Except in the area of expression, libertarianism is a winner’s ideology. It springs from a simplistic (and exculpatory: I am not my brother’s keeper) view of human nature, presuming we all possess the knowledge, reason, strength of character, and mental and physical health to determine our own destinies regardless of our economic, political, and cultural circumstances.
It’s the mirror image of communism, which is equally obtuse about human nature in its presumption that we value cooperation, collectivism, and rationalism over everything else, including the basic desire to improve our material circumstances. Unlike communism, though, libertarianism complements the American Protestant ethos I described in an earlier post. If you’re doing well it’s because you’ve made virtuous choices, and you are solely responsible for your success; if you’re doing poorly it’s because you’ve made sinful choices, and you have no one to blame but yourself.
I don’t believe any of us have that much control over our lives. We are all contextual creatures. On the economic side, we can have plenty of talent and work really, really hard. But unless we also have some form of external approval — a job offer if we’re employees, desire for our product if we’re self-employed — we’re likely to fail.
To me there’s an even bigger problem with libertarianism, though: its failure to recognize that government isn’t the only threat to liberty.
Long before there were governments (or their forerunners, tribal hierarchies) there were two coercive elements that limited personal freedom: brute force and wealth. Although libertarianism pays lip service to their mitigation by making respect for the individual rights of others a pre-condition for enjoying one’s own, its obsession with limiting government thwarts effective control of force and wealth.

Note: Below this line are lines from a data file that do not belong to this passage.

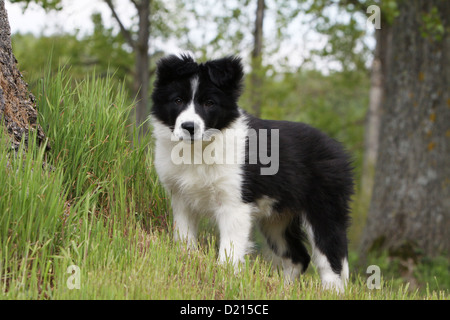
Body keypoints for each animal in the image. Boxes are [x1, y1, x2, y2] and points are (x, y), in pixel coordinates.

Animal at [151, 55, 356, 292]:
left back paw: (331, 291)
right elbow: (184, 239)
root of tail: (338, 150)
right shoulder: (181, 199)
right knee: (298, 257)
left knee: (331, 258)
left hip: (324, 209)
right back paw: (284, 290)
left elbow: (229, 252)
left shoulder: (234, 204)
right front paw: (189, 264)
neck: (199, 149)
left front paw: (224, 280)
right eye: (177, 100)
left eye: (209, 103)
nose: (189, 127)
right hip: (277, 218)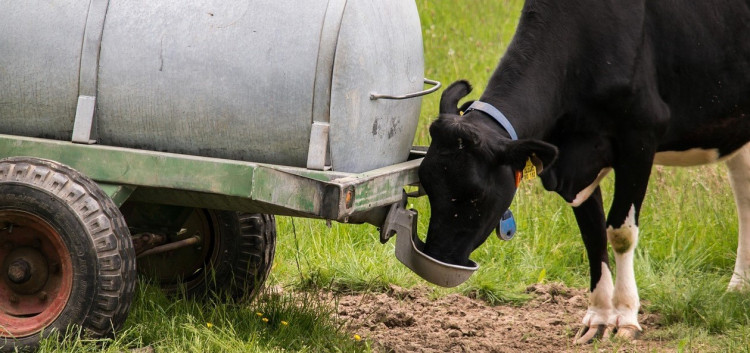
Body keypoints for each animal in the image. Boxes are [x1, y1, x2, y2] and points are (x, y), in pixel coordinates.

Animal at [420, 0, 748, 342]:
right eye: (425, 183)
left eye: (476, 194)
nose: (438, 256)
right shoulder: (573, 164)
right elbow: (592, 235)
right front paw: (598, 318)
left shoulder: (640, 138)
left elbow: (620, 231)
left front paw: (626, 316)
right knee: (743, 190)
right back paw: (738, 287)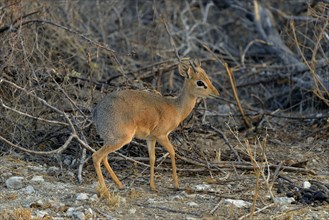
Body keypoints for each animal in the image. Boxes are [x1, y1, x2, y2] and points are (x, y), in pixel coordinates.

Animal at [92, 59, 219, 195]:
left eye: (207, 77)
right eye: (200, 82)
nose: (216, 93)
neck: (176, 108)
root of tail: (96, 111)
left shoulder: (151, 138)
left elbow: (152, 158)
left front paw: (152, 186)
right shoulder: (161, 135)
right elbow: (172, 152)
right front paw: (176, 185)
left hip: (111, 140)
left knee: (104, 157)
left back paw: (119, 184)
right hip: (121, 139)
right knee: (96, 156)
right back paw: (105, 191)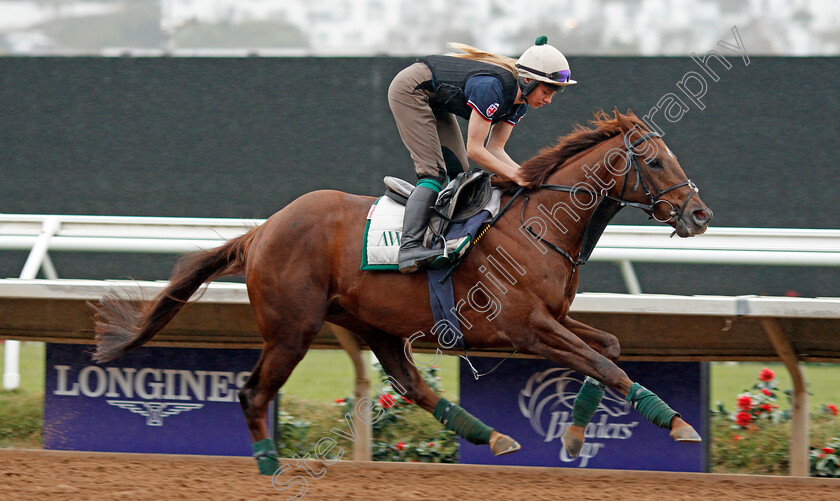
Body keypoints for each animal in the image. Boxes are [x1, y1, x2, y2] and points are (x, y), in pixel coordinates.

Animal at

On the brute force side, libertarians all but universally oppose controls on gun ownership. But I can’t think of too many physical objects more coercive than a semi-automatic rifle. That nutjob firing away from the Mandalay Bay hotel in Las Vegas on October 1 permanently deprived 58 people of their individual liberties and permanently compromised the freedom of the 546 people he injured.

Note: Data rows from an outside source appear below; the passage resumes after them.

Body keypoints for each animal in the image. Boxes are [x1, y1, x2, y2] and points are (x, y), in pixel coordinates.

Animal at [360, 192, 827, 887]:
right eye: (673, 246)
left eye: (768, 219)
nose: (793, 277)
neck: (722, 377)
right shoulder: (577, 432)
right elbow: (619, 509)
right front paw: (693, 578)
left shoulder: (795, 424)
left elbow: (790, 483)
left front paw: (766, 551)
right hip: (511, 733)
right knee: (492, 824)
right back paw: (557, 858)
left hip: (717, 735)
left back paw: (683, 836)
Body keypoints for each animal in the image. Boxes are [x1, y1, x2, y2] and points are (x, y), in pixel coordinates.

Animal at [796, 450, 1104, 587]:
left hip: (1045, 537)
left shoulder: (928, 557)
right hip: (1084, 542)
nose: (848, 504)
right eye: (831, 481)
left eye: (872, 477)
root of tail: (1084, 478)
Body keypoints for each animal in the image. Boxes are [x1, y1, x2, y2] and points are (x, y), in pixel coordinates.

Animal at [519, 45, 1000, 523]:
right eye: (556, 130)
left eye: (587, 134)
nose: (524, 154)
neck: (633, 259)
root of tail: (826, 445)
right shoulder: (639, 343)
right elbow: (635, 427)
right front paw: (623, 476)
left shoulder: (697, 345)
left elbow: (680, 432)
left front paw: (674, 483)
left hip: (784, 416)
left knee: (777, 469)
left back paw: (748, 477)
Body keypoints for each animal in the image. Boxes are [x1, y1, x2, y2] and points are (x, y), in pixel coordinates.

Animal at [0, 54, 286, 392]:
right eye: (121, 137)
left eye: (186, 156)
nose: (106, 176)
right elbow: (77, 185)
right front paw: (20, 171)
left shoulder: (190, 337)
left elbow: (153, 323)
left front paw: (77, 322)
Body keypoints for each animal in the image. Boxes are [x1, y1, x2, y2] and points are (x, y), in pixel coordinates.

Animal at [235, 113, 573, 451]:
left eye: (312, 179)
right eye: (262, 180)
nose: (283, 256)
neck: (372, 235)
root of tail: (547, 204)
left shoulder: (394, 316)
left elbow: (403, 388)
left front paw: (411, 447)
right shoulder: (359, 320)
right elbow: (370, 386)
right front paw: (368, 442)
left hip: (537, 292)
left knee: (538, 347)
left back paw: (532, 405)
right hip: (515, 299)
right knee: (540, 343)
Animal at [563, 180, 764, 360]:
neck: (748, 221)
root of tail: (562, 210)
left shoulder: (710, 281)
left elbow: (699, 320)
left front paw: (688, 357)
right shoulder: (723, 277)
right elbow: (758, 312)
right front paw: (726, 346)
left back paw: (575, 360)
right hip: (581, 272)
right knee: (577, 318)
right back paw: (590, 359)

On the wealth side — does this really require proof? — we need look no further than the Harvey Weinstein scandal. Every day another actress discloses that the skeevy Hollywood producer made her unwanted sexual submission a condition of advancing her career. (And let’s not forget our billionaire president bragging about his entitlement to women’s crotches.) The standard libertarian response to anti-discrimination and sexual harassment law, as embodied by Rand Paul, Congress’s most overt libertarian, has been downright inhumane.
Hey, I’m all for hard work and self-reliance. But I don’t think someone’s inability — or even conscious refusal — to live by the American Protestant ethos relieves us of an obligation to provide for that person’s basic well-being.
And as someone I knew back in the Eighties memorably observed, the only tool we have to fight Big Power and Big Money is Big Government.
I hope to reflect on what I consider more mature and compassionate approaches to freedom in a couple of future posts.